I'll get around to it eventually. Could somebody throw a shoe at me
every once in a while to remind me? :-/
> A few months ago I wrote a quick email about recipe representation on
> the openmanufacturing list. In particular, I think it would be useful
> if we could convert protocol-online.org into a repository of XML
> descriptions of lab protocols.

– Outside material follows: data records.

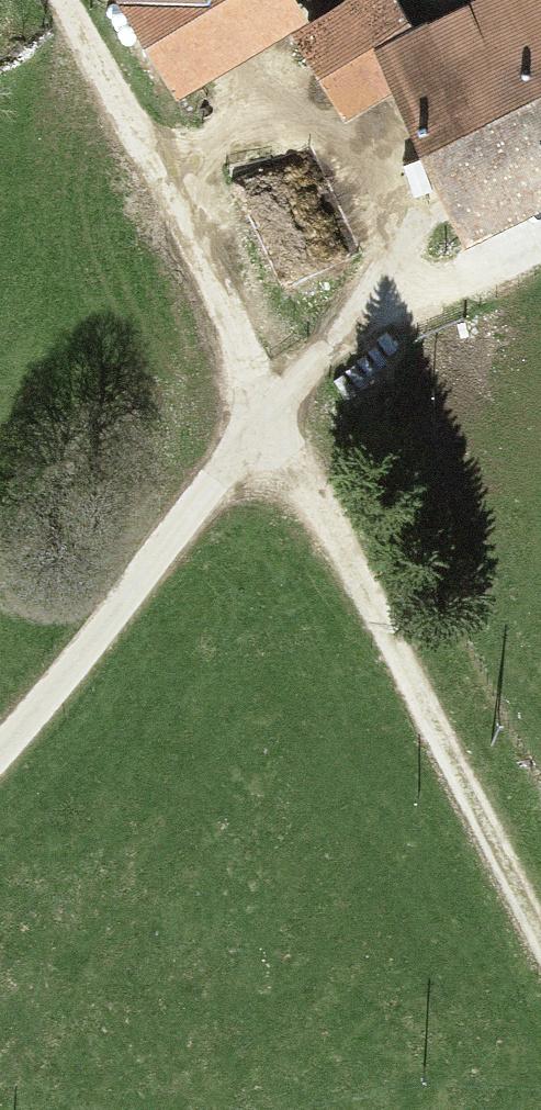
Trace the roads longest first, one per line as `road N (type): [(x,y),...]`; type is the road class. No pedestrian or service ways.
road 1 (track): [(540,956),(265,426),(214,277),(66,0)]
road 2 (track): [(0,755),(118,627),(265,426)]

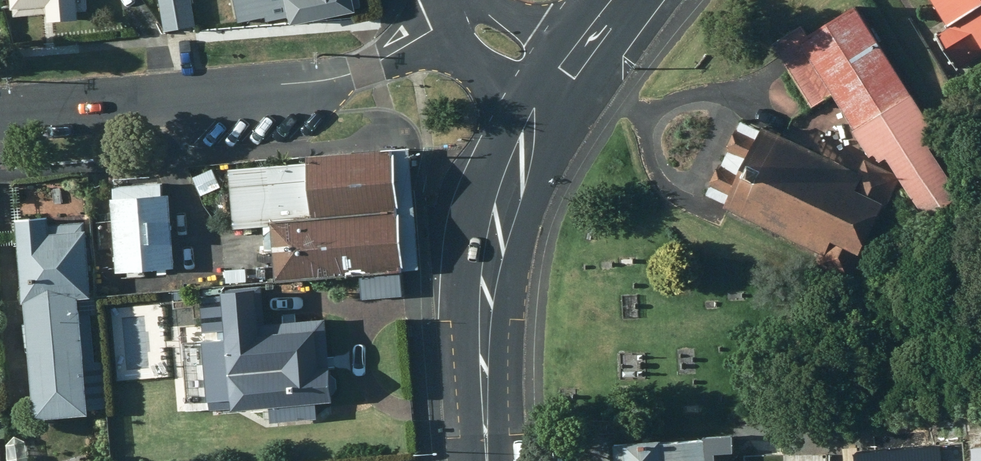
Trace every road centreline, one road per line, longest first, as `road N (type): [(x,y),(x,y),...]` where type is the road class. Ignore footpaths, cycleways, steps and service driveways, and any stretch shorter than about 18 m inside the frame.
road 1 (residential): [(455,0),(383,60),(347,74),(0,109)]
road 2 (secondary): [(486,460),(491,266),(538,116)]
road 3 (residential): [(538,116),(486,65),(464,0)]
road 4 (residential): [(471,0),(581,55)]

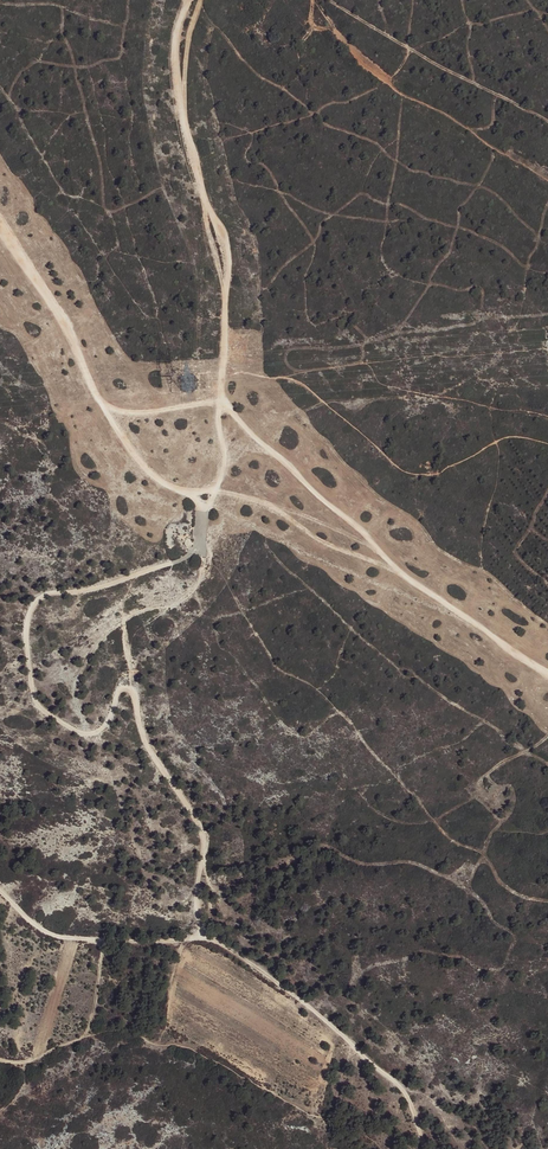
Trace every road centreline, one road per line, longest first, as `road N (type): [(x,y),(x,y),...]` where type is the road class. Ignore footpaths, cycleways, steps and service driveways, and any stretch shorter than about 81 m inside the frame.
road 1 (track): [(207,512),(195,546),(169,561),(34,598),(24,625),(29,695),(47,716),(89,733),(122,680),(135,682)]
road 2 (track): [(547,669),(400,573),(220,397)]
road 3 (track): [(221,368),(227,252),(180,114),(175,42),(190,0)]
road 4 (track): [(547,439),(512,433),(424,471),(388,458),(292,375),(221,368)]
road 5 (track): [(0,225),(142,462),(180,484),(202,485),(216,474)]
road 6 (track): [(426,1148),(407,1092),(217,933)]
road 7 (track): [(217,933),(201,921),(201,836),(144,733),(135,682)]
road 8 (track): [(0,897),(43,933),(178,942),(217,933)]
road 9 (track): [(135,682),(127,617),(177,603),(194,589),(208,555),(207,512)]

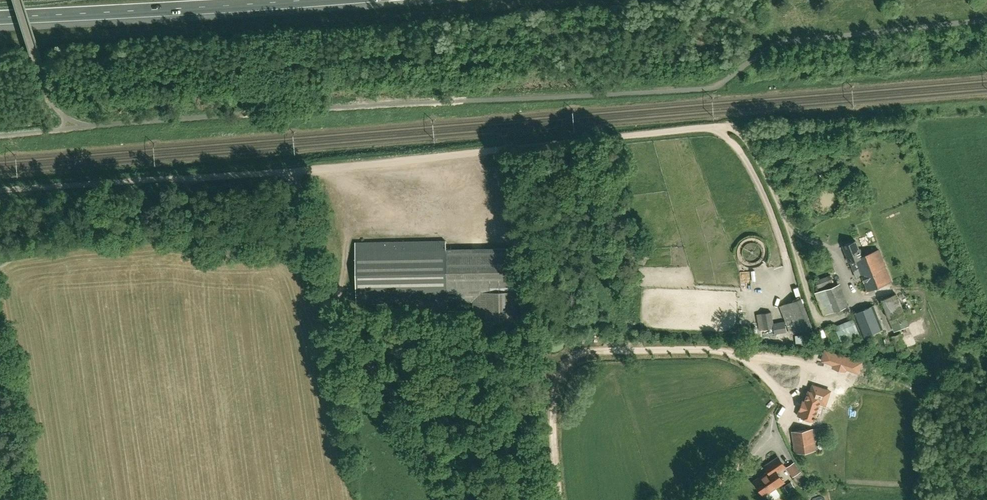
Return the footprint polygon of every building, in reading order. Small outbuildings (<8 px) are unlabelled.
[(821,178),(831,173),(827,166),(818,170),(821,178)] [(843,245),(849,261),(850,261),(853,270),(858,268),(867,290),(891,281),(879,249),(862,256),(860,248),(859,249),(855,240),(843,245)] [(518,320),(518,291),(517,248),(446,250),(446,241),(356,243),(357,303),(473,301),(473,320),(518,320)] [(814,281),(817,289),(833,283),(830,275),(814,281)] [(814,294),(823,316),(842,308),(833,286),(814,294)] [(890,323),(906,317),(897,293),(881,300),(890,323)] [(780,305),(792,333),(812,325),(800,297),(780,305)] [(853,314),(862,337),(884,328),(875,305),(853,314)] [(759,330),(773,328),(771,311),(761,313),(756,314),(759,330)] [(834,325),(840,340),(859,333),(853,317),(834,325)] [(906,347),(901,333),(891,336),(896,350),(906,347)] [(834,364),(833,367),(845,371),(846,368),(858,372),(861,362),(837,354),(834,364)] [(804,396),(799,412),(815,417),(817,413),(819,406),(821,399),(824,391),(821,390),(823,384),(814,381),(812,387),(809,386),(806,397),(804,396)] [(825,438),(823,427),(811,428),(811,429),(793,431),(795,453),(815,450),(814,439),(825,438)] [(765,466),(769,472),(755,481),(764,495),(784,482),(777,472),(785,467),(779,457),(765,466)] [(793,463),(787,467),(793,476),(799,472),(793,463)]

This way, we can have lists of what
> tools, instruments, renewable materials and one-time use materials we
> need for each experiment or procedure, as well as the relevant list of
> procedures or steps.
There's also Good Laboratory Practice (GLP), under which work is done
according to defined Standard Operating Procedures (SOPs). The
protocols are written by and for people, but are nevertheless fairly
structured and defined. I think GLP tends to get used only for data
for which the regulators require it.